Why shouldn’t we – greed is a moral concept and it is the dominant moral concept, it is a good one because it is going to fit people for getting on best in the world.

“I don’t think that is compatible with education. I don’t think teachers should worship what D.H Lawrence calls “The bitch goddess success”. We are not trying to make people successful – that is not your job as teachers – not even successful in examinations – that does not matter. How people get on in life – the kind of life that we live as individuals has nothing to do with success or failure within very wide limits”

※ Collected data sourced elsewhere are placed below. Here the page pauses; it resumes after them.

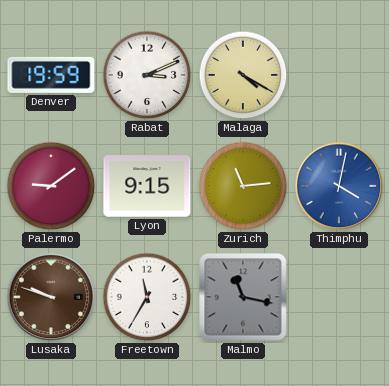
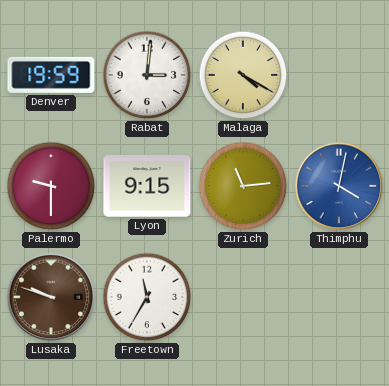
Rabat: 3:11 -> 3:01
Palermo: 9:09 -> 9:30
Malmo: 11:17 -> none
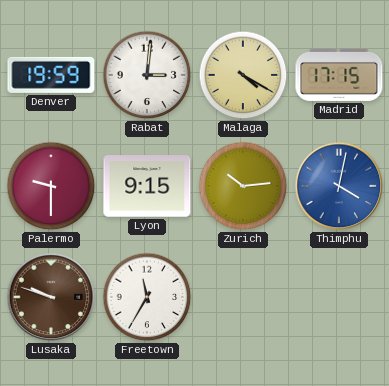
Madrid: none -> 17:15
Zurich: 11:14 -> 10:14
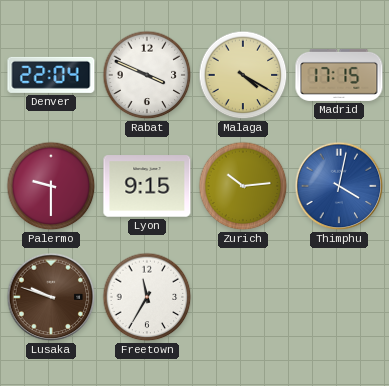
Denver: 19:59 -> 22:04
Rabat: 3:01 -> 3:49
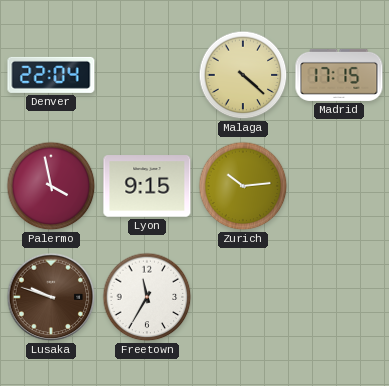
Rabat: 3:49 -> none
Malaga: 4:20 -> 4:22
Palermo: 9:30 -> 3:58
Thimphu: 4:02 -> none
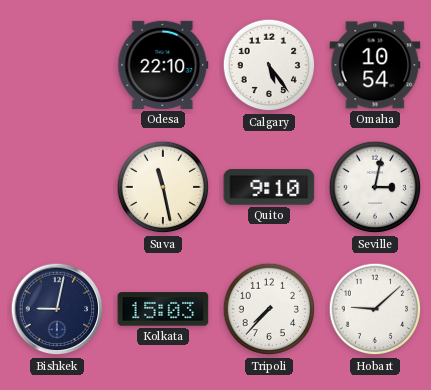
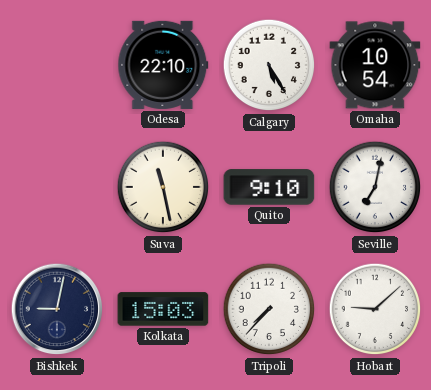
Calgary: 5:24 -> 5:25
Seville: 3:02 -> 7:02
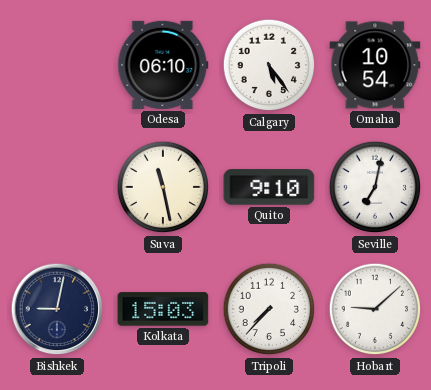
Odesa: 22:10 -> 06:10
Calgary: 5:25 -> 5:24
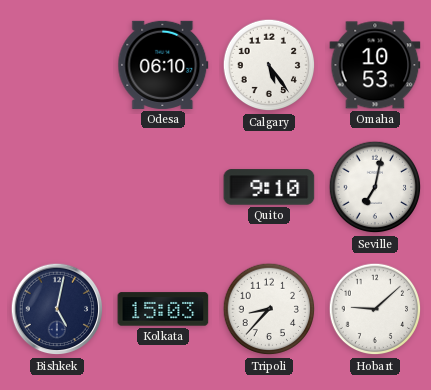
Omaha: 10:54 -> 10:53
Suva: 11:28 -> none
Bishkek: 9:02 -> 5:02
Tripoli: 7:37 -> 8:37
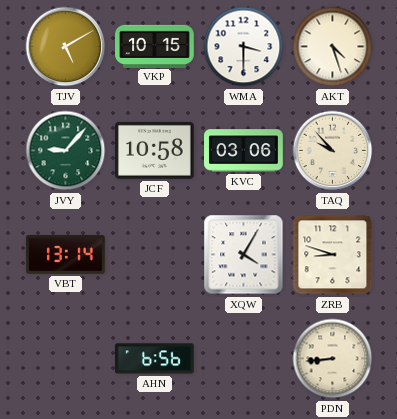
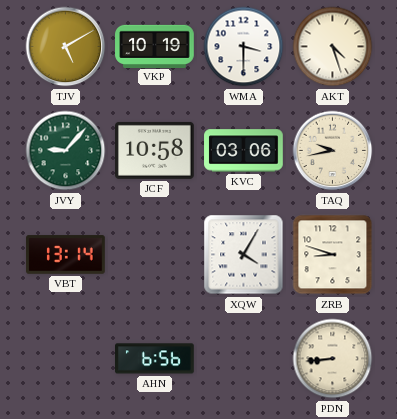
VKP: 10:15 -> 10:19
TAQ: 9:53 -> 9:43
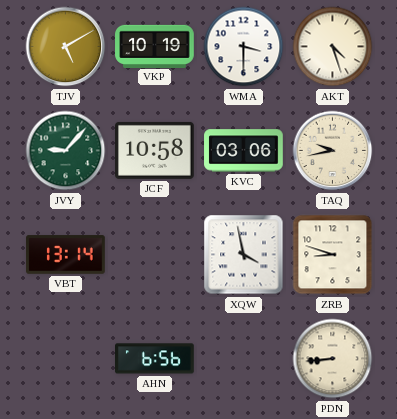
XQW: 4:05 -> 3:58
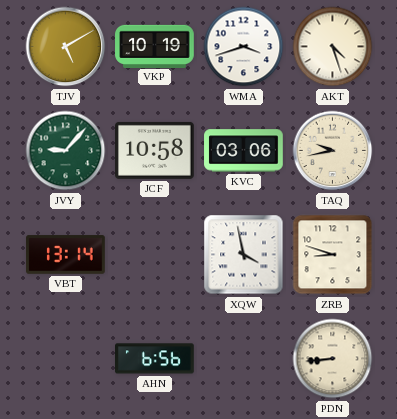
WMA: 3:30 -> 3:42
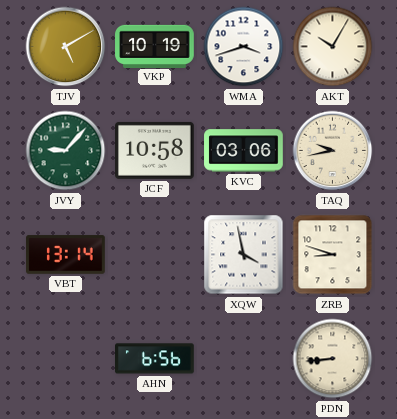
AKT: 4:27 -> 10:05
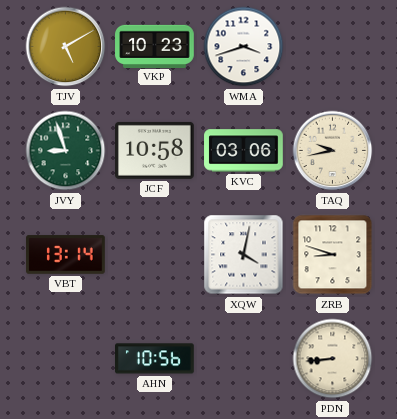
VKP: 10:19 -> 10:23
AKT: 10:05 -> none
JVY: 9:07 -> 8:57
XQW: 3:58 -> 4:02
AHN: 6:56 -> 10:56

This is what I would like to teach them too, this is how I feel myself. They are going to be unhappy and inferior. As things stand they are going to feel bad if they don’t compete on the world’s terms.

Question 9 – 39.32; 5.29m
Listen to Question 9 on perfection
the properly educated man in that once you have all the people so well educated that they understand everyone else, with a comprehension they are perfectly adapted…….. no more frustrations, no more unnatural urges, no more need to be ambitious, there is no more competition, you get perfection, a kind of paradise and then a …. society

Question 10 – 45.15; 3.14m
Listen to Question 10 on balancing priorities
When you talked a moment ago about this idea of balance can I understand that you mean here some harmonic principle by which we on the whole we can achieve this freedom of which you speak?

“No I don’t think I was thinking metaphysically at all but quite simply organising priorities.”

“Success should happen, if it happens, as an offshoot of something that arises out of doing a job properly – if it comes, good – good luck, if it doesn’t come, you haven’t lost much – you’ve got your friends.”

If we organise priorities this way does this not seem to imply that we must recognise some principle underlying this.

“One doesn’t live by principles, and I don’t think that one ought to try. One lives with one’s whole self and the effort to turn oneself into a pure intellect is disastrous because it has the effect that you can’t do anything that is purely intellectual anyway.”